## Page excerpt

# Micro Adjustment of Table Saw Fence in increments as small as 0.001 inch. Demonstrated on SawStop T-Glide



## StevenWoodward (Aug 14, 2020)

Moving a table saw fence by very small amounts can be hit and miss.

With a dial indicator at the right location on the fence, I found it is easy to tap the fence and move it by 0.001 inch at a time. 

Locate the probe of dial indicator over the fence rail so that dial indicator does not change when the fence is tightened - see red circle in photo below.

A couple of times I have found this fine adjustment helpful:
1. Cutting UHMW runners to fit nicely in the miter slot for floats
2. Cutting mortise and tenon joints on table saw, to get a good fit.

For all other work I just use the measuring tape built into the fence rail. The table saw cut usually gets run over the jointer anyway.

## Source material
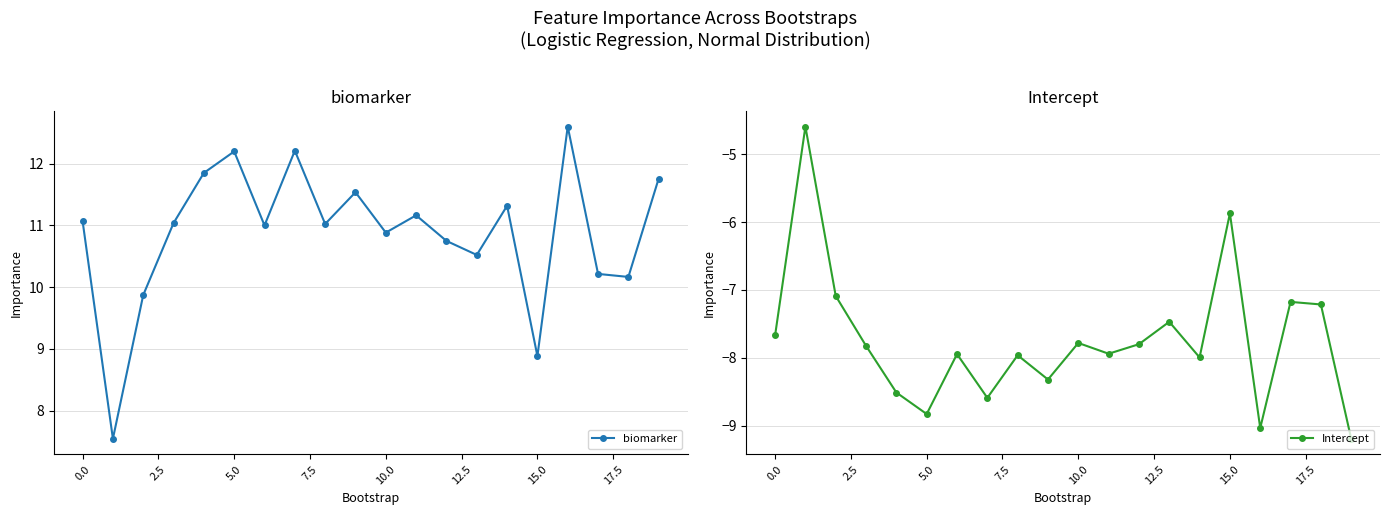

What is the average value of the biomarker series?

10.9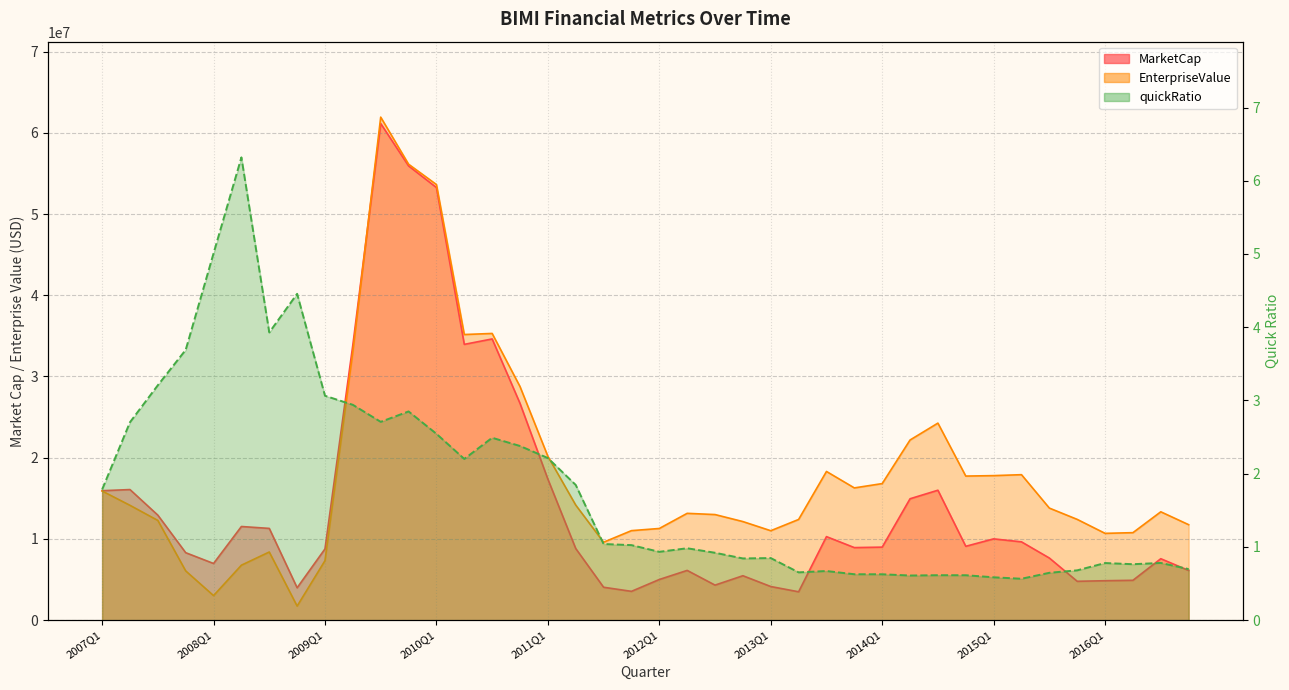

What is the difference between the maximum and minimum values in the quickRatio series?

5.8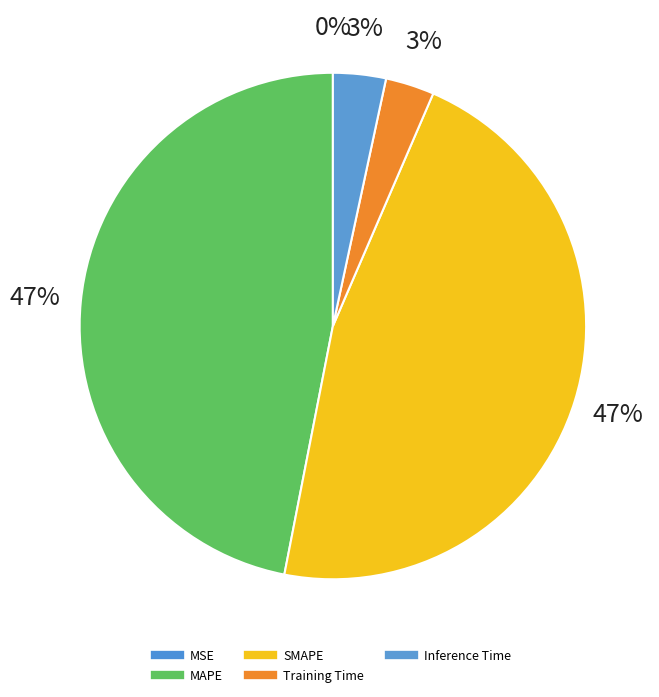

What percentage do SMAPE and Training Time together represent?

49.7%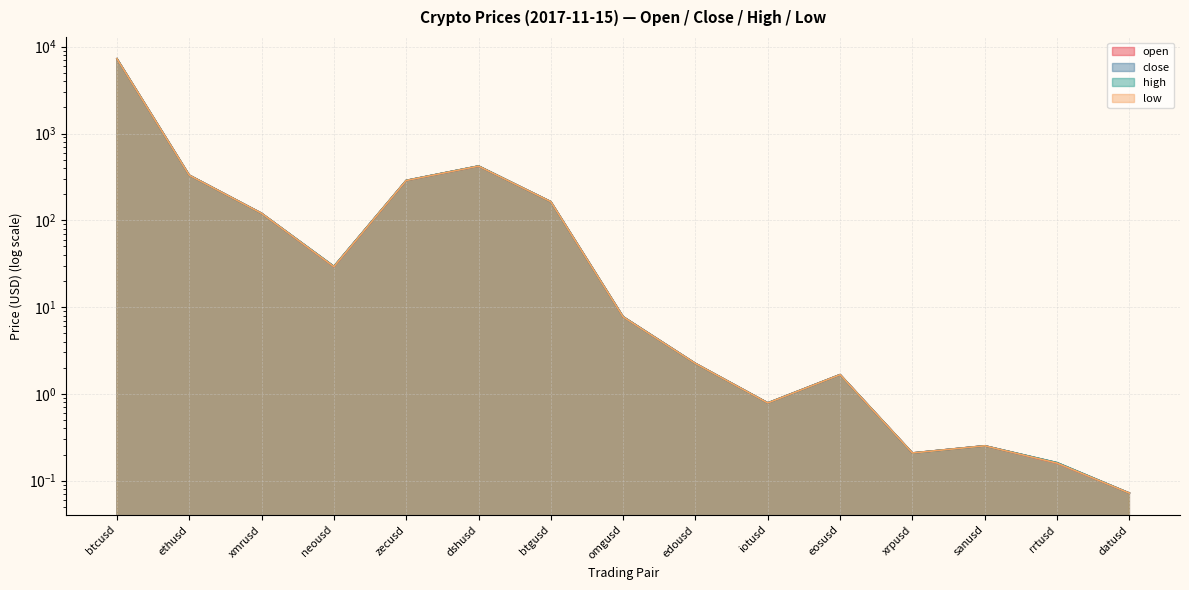

At which category is the sum across all series the highest?

btcusd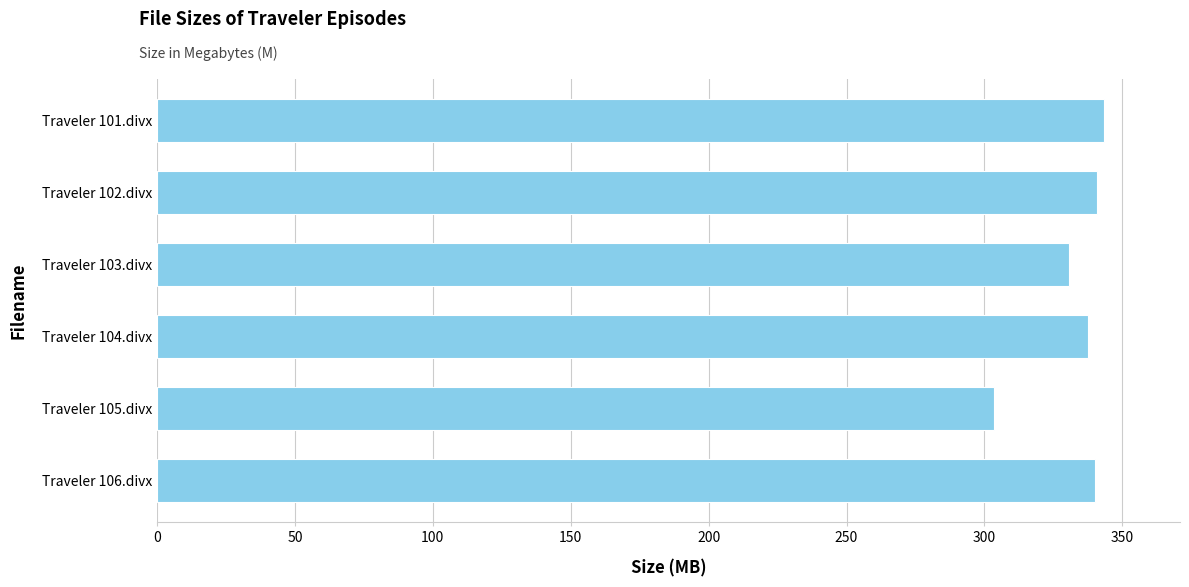

Between Traveler 102.divx and Traveler 103.divx, which is larger?

Traveler 102.divx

## Task prompt
Transcribe the entire forum post above about micro-adjusting a table saw fence, reproducing every word, line, and mark without change.

## Answer section
# Micro Adjustment of Table Saw Fence in increments as small as 0.001 inch. Demonstrated on SawStop T-Glide



## StevenWoodward (Aug 14, 2020)

Moving a table saw fence by very small amounts can be hit and miss.

With a dial indicator at the right location on the fence, I found it is easy to tap the fence and move it by 0.001 inch at a time. 

Locate the probe of dial indicator over the fence rail so that dial indicator does not change when the fence is tightened - see red circle in photo below.

A couple of times I have found this fine adjustment helpful:
1. Cutting UHMW runners to fit nicely in the miter slot for floats
2. Cutting mortise and tenon joints on table saw, to get a good fit.

For all other work I just use the measuring tape built into the fence rail. The table saw cut usually gets run over the jointer anyway.